Ashoka WhiteOak Emerging Markets Trust (AWEM) has published its annual results for the year ended 31 March 2025, reporting a NAV total return of 8.8% for the period, 3.0 percentage points ahead of its benchmark, the MSCI Emerging Markets (GBP) Index. Since its IPO in May 2023, AWEM’s NAV is up 21.7% compared with a 14.5% return from the index, which the trust says puts it firmly in the top decile of the broader open- and closed-ended EM peer universe. (Note: at the time of writing, only a summary of the report was available on RNS and the full report was yet to be published on the company’s website, which obviously limits our ability to comment on the results here.)
Aided by tight discount control and demand from investors, AWEM’s share price rose from 105.0p to 122.5p over the year, producing a share price total return of 16.7%.
Strong stock selection drives outperformance
The manager’s stock selection was the primary driver of returns during the year, particularly within industrials, financials, healthcare, and materials. Notably, small and mid-cap holdings outperformed their large-cap counterparts – despite that segment lagging the broader market index overall.
Key stock contributors included: KRN Heat Exchanger and Refrigeration (India), Awfis Space Solutions (India), Alibaba Group (China), Taiwan Semiconductor Manufacturing Co, and Hong Kong Exchanges & Clearing. In total, 55% of portfolio holdings contributed positively to relative performance.
Premium rating supports capital growth
The trust has continued to trade close to or at a premium to NAV throughout the year, underpinned by AWEM’s annual redemption facility. AWEM says that its discount control mechanism has helped attract new capital, allowing the trust to issue 3.28m new shares across 18 placements during the year, equivalent to 10.2% of the starting share capital. It adds that, post year-end, a further 1.33m shares have been issued, raising an additional £1.6m, bringing total issuance since launch to over 4.6m shares.
Navigating a volatile post-year-end environment
Since 31 March 2025, the trust has returned 3.8% on a NAV basis to 19 June 2025, weathering recent tariff-driven volatility in emerging markets. Chair Martin Shenfield noted that while macro risks remain elevated, the manager continues to find compelling opportunities in high-quality, under-researched small and mid-cap names.
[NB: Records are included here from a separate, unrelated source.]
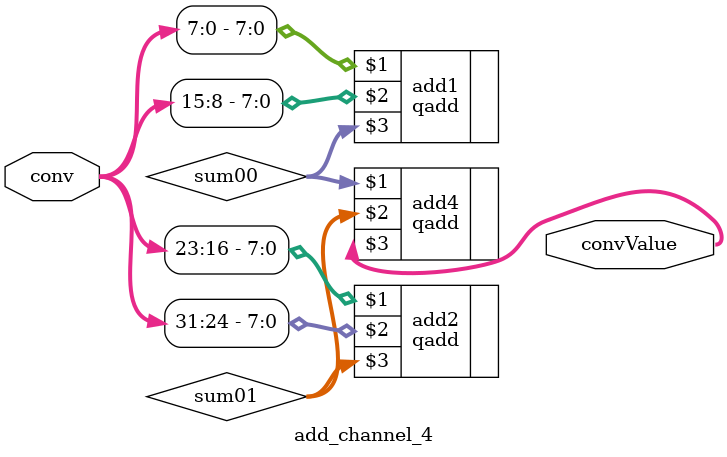
<source format=v>
module add_channel_4 #(parameter BIT_WIDTH = 8, OUT_WIDTH = 8) (
    input [4*BIT_WIDTH-1:0] conv,
    output [OUT_WIDTH-1:0] convValue
);
    wire signed[OUT_WIDTH-1:0] sum00, sum01;


    qadd #(.BIT_WIDTH(BIT_WIDTH), .OUT_WIDTH(OUT_WIDTH)) add1(conv[((0+1)*BIT_WIDTH)-1:((0)*BIT_WIDTH)], conv[((1+1)*BIT_WIDTH)-1:((1)*BIT_WIDTH)], sum00);
    qadd #(.BIT_WIDTH(BIT_WIDTH), .OUT_WIDTH(OUT_WIDTH)) add2(conv[((2+1)*BIT_WIDTH)-1:((2)*BIT_WIDTH)], conv[((3+1)*BIT_WIDTH)-1:((3)*BIT_WIDTH)], sum01);

    qadd #(.BIT_WIDTH(BIT_WIDTH), .OUT_WIDTH(OUT_WIDTH)) add4(sum00, sum01, convValue);

endmodule

</source>
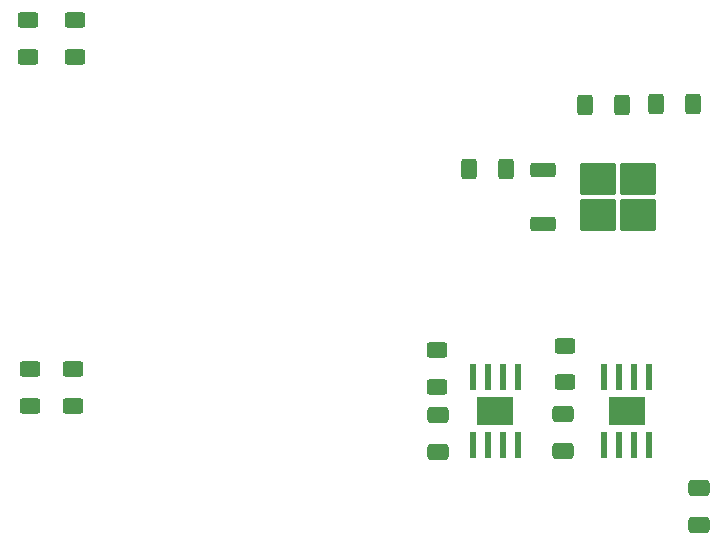
<source format=gtp>
%TF.GenerationSoftware,KiCad,Pcbnew,9.0.5*%
%TF.CreationDate,2025-11-06T15:20:43-08:00*%
%TF.ProjectId,ME507-EMBER,4d453530-372d-4454-9d42-45522e6b6963,rev?*%
%TF.SameCoordinates,Original*%
%TF.FileFunction,Paste,Top*%
%TF.FilePolarity,Positive*%
%FSLAX46Y46*%
G04 Gerber Fmt 4.6, Leading zero omitted, Abs format (unit mm)*
G04 Created by KiCad (PCBNEW 9.0.5) date 2025-11-06 15:20:43*
%MOMM*%
%LPD*%
G01*
G04 APERTURE LIST*
G04 Aperture macros list*
%AMRoundRect*
0 Rectangle with rounded corners*
0 $1 Rounding radius*
0 $2 $3 $4 $5 $6 $7 $8 $9 X,Y pos of 4 corners*
0 Add a 4 corners polygon primitive as box body*
4,1,4,$2,$3,$4,$5,$6,$7,$8,$9,$2,$3,0*
0 Add four circle primitives for the rounded corners*
1,1,$1+$1,$2,$3*
1,1,$1+$1,$4,$5*
1,1,$1+$1,$6,$7*
1,1,$1+$1,$8,$9*
0 Add four rect primitives between the rounded corners*
20,1,$1+$1,$2,$3,$4,$5,0*
20,1,$1+$1,$4,$5,$6,$7,0*
20,1,$1+$1,$6,$7,$8,$9,0*
20,1,$1+$1,$8,$9,$2,$3,0*%
G04 Aperture macros list end*
%ADD10RoundRect,0.250000X-0.625000X0.400000X-0.625000X-0.400000X0.625000X-0.400000X0.625000X0.400000X0*%
%ADD11RoundRect,0.250000X0.625000X-0.400000X0.625000X0.400000X-0.625000X0.400000X-0.625000X-0.400000X0*%
%ADD12RoundRect,0.250000X0.650000X-0.412500X0.650000X0.412500X-0.650000X0.412500X-0.650000X-0.412500X0*%
%ADD13R,3.100000X2.400000*%
%ADD14R,0.500000X2.200000*%
%ADD15RoundRect,0.250000X-0.650000X0.412500X-0.650000X-0.412500X0.650000X-0.412500X0.650000X0.412500X0*%
%ADD16RoundRect,0.250000X0.400000X0.625000X-0.400000X0.625000X-0.400000X-0.625000X0.400000X-0.625000X0*%
%ADD17RoundRect,0.250000X-1.275000X-1.125000X1.275000X-1.125000X1.275000X1.125000X-1.275000X1.125000X0*%
%ADD18RoundRect,0.250000X-0.850000X-0.350000X0.850000X-0.350000X0.850000X0.350000X-0.850000X0.350000X0*%
%ADD19RoundRect,0.250000X-0.400000X-0.625000X0.400000X-0.625000X0.400000X0.625000X-0.400000X0.625000X0*%
G04 APERTURE END LIST*
D10*
%TO.C,R3*%
X45200000Y-70980000D03*
X45200000Y-74080000D03*
%TD*%
D11*
%TO.C,R2*%
X45000000Y-44550000D03*
X45000000Y-41450000D03*
%TD*%
D12*
%TO.C,C1*%
X90360000Y-77885000D03*
X90360000Y-74760000D03*
%TD*%
D10*
%TO.C,R8*%
X79700000Y-69380000D03*
X79700000Y-72480000D03*
%TD*%
D12*
%TO.C,C3*%
X79730000Y-77992500D03*
X79730000Y-74867500D03*
%TD*%
D10*
%TO.C,R4*%
X48840000Y-70980000D03*
X48840000Y-74080000D03*
%TD*%
%TO.C,R9*%
X90530000Y-68982500D03*
X90530000Y-72082500D03*
%TD*%
D13*
%TO.C,U2*%
X95715000Y-74545000D03*
D14*
X97620000Y-71670000D03*
X96350000Y-71670000D03*
X95080000Y-71670000D03*
X93810000Y-71670000D03*
X93810000Y-77420000D03*
X95080000Y-77420000D03*
X96350000Y-77420000D03*
X97620000Y-77420000D03*
%TD*%
D15*
%TO.C,C4*%
X101850000Y-81057500D03*
X101850000Y-84182500D03*
%TD*%
D16*
%TO.C,R6*%
X101310000Y-48560000D03*
X98210000Y-48560000D03*
%TD*%
D17*
%TO.C,Q1*%
X93290000Y-54870000D03*
X93290000Y-57920000D03*
X96640000Y-54870000D03*
X96640000Y-57920000D03*
D18*
X88665000Y-54115000D03*
X88665000Y-58675000D03*
%TD*%
D19*
%TO.C,R7*%
X82400000Y-54000000D03*
X85500000Y-54000000D03*
%TD*%
D11*
%TO.C,R1*%
X49000000Y-44550000D03*
X49000000Y-41450000D03*
%TD*%
D19*
%TO.C,R5*%
X92190000Y-48570000D03*
X95290000Y-48570000D03*
%TD*%
D13*
%TO.C,U1*%
X84575000Y-74495000D03*
D14*
X86480000Y-71620000D03*
X85210000Y-71620000D03*
X83940000Y-71620000D03*
X82670000Y-71620000D03*
X82670000Y-77370000D03*
X83940000Y-77370000D03*
X85210000Y-77370000D03*
X86480000Y-77370000D03*
%TD*%
M02*

</source>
He added that emerging markets remain attractively valued on a historical basis and under-owned by global investors, presenting a favourable backdrop for active stock pickers.
[QD comment Matthew Read: It is still early days for AWEM but, having outperformed its benchmark for the first two years of its life and the fact that it is tends to trade at a premium – no small feat in current markets – the message seems to be, so far so good for AWEM. It also appears that the redemption facility has helped anchor the share price close to NAV and enabled continued issuance, which also bodes well for further growth. For investors looking for active, benchmark-aware exposure to emerging markets, AWEM is one to watch.]